Currently, Orr works with Fortune 500 clients to build their presence online and acquire more customers through digital and social channels. She also has lectured, taught, and conducted workshops for over three thousand people at diverse organizations around the world.

In her new book, Lean Out, Orr explains why our pursuit to close the gender gap has come at the expense of female well-being and contends that overhauling the business world's paradigm of a "successful leader" will lead to greater diversity in corporate leadership and foster healthier work environments for both men and women.

More than half a century since the equal pay act, the wage gap still hovers at 80%. Half a billion dollars are spent annually on corporate diversity programs, yet only 5% of CEOs in the Fortune 500 are women. 

Lean Out is an ambitious attempt to answer the question few dare to ask: what have we’ve gotten wrong about women at work? Based on in-depth research and personal experiences, Lean Out follows the journey of a single mom of three trying to find success in her 15-year career at the world’s top tech giants.

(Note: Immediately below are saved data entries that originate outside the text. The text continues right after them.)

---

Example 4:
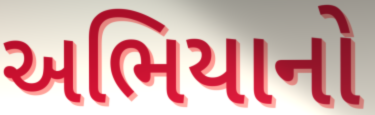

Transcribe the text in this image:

અભિયાનો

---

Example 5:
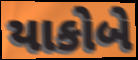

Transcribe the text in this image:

યાકોબે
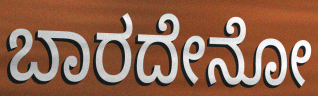
ಬಾರದೇನೋ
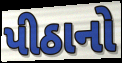
પીઠાનો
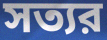
সত্যর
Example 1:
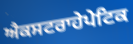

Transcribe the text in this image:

ਐਕਸਟਰਾਹੇਪੇਟਿਕ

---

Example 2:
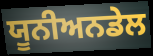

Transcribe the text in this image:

ਯੂਨੀਅਨਡੇਲ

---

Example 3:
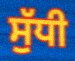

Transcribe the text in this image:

ਸੁੱਧੀ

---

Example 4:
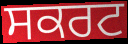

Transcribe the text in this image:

ਸਕਰਟ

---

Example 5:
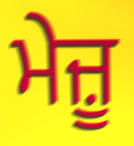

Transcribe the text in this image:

ਮੇਜ਼ੂ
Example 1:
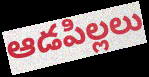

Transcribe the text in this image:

ఆడపిల్లలు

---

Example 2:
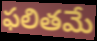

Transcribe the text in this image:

ఫలితమే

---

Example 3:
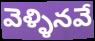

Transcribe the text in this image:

వెళ్ళినవే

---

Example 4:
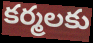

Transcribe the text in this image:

కర్మలకు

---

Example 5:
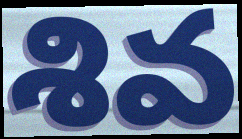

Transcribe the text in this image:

శివ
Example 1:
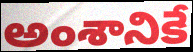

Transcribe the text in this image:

అంశానికే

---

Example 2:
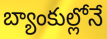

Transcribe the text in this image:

బ్యాంకుల్లోనే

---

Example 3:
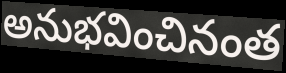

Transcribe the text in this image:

అనుభవించినంత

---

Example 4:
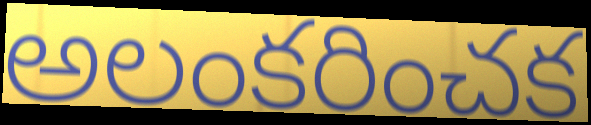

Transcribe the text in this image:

అలంకరించక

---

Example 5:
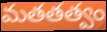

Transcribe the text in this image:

మతతత్వం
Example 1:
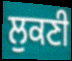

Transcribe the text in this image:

ਲੁਕਣੀ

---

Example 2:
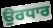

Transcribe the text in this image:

ਉਰਧਾਰ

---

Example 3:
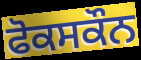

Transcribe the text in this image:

ਫੋਕਸਕੌਨ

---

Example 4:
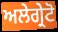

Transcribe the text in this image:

ਅਲੇਗ੍ਰੇਟੋ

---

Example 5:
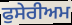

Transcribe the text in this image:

In an eye-opening account, Orr exposes the systemic dysfunction at the heart of today’s most powerful corporations.

In one revealing part, Orr writes of one of how one of her male coworkers could go to work everyday and block out everything else in the world, whereas she could never entirely block out the world as a mother.

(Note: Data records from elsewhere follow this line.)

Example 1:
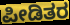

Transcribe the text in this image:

ಪೀಡಿತರ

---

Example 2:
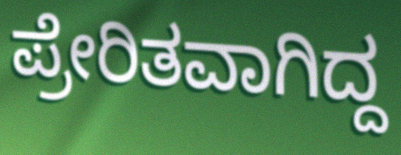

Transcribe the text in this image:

ಪ್ರೇರಿತವಾಗಿದ್ದ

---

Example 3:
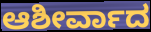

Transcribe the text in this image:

ಆಶೀರ್ವಾದ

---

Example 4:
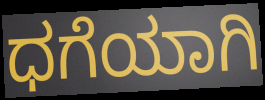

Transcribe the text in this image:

ಧಗೆಯಾಗಿ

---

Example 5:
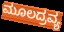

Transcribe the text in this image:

ಮೂಲದ್ರವ್ಯ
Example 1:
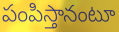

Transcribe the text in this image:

పంపిస్తానంటూ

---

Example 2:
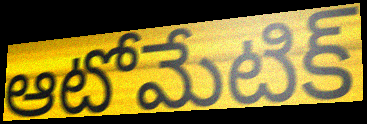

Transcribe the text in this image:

ఆటోమేటిక్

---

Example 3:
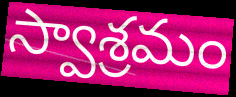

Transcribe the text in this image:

స్వాశ్రమం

"Good ol Ed, quote-un-quote," Orr said in an interview. "I've heard from a lot of  women around the country, they've written to me expressing a sort of appreciation for writing that particular piece of it because, it is true, for a lot of us, it is very difficult to stretch our mental energy across work and home because a lot of women, and research shows this, are responsible for the majority of caregiving and domestic chores, on top of what we're doing at work. Then, a lot of men - and of course, not all men and not all women - men largely are less encumbered by that during in the workday, which obviously is going to affect women, but more than that, it was to demonstrate that we hold women accountable for the problem, but we don't hold men accountable.

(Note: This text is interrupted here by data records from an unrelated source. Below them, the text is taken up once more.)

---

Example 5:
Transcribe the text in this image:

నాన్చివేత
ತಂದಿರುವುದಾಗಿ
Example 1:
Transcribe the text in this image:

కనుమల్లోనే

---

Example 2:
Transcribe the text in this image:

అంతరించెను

"For example, why don't we measure the amount of time men are devoting to the homefront, child care, domestic duties, you know, there's a national campaign to try and close the domestic gap. That's another way to solve the problem, but we haven't tried that, and it is just a demonstration that it always falls on women's shoulders, and the problem's really not women."

Due to its title, this book will draw instant comparisons to the renowned book by Facebook COO Sheryl Sandberg, Lean In, and that is not by accident.

Orr’s Lean Out provides a new and refreshingly candid perspective on what it’s really like for today’s corporate underdogs, while challenging modern feminist rhetoric and debunking the philosophy that suggests everyone has to be the same in order to be equal. Offering a compelling new argument for the reasons more women don’t make it to the top, Lean Out is not simply a counter to Sandberg’s premise, which Orr believes is based on a male worldview, but a revolutionary path forward to change the trajectory of the lives of women in the corporate world and beyond.

"The title sort of captures part of the essence of the book, which is a counter-argument to not only Lean In, but a lot of conventional wisdom in modern feminism and around the topic of the gender gap and women at work," said Orr. "The main question I try to answer with the book is, 'what have we gotten wrong about women at work?' There's a tremendous amount of time, attention, and energy over the last 20 years, and the wage and gender gap, the numbers have barely budged, which indicates that we're getting something wrong about it. The premise of the book is really, we have gotten a lot wrong, and offers a new perspective and a new way to think about this stuff."

Featuring key chapters such as The Leadership Ambition Gap, The Confidence Gap, The Power Reward, and Well-Being vs. Winning, Lean Out is broken down into three sections and addresses the significant need to reexamine the business world’s paradigm of a “successful leader.” Part one unravels the current “conventional wisdom” on women in the workplace, part two offers a new model of understanding for the causes of the corporate gender gap, and part three suggests a new way forward for women individually and corporate America at large.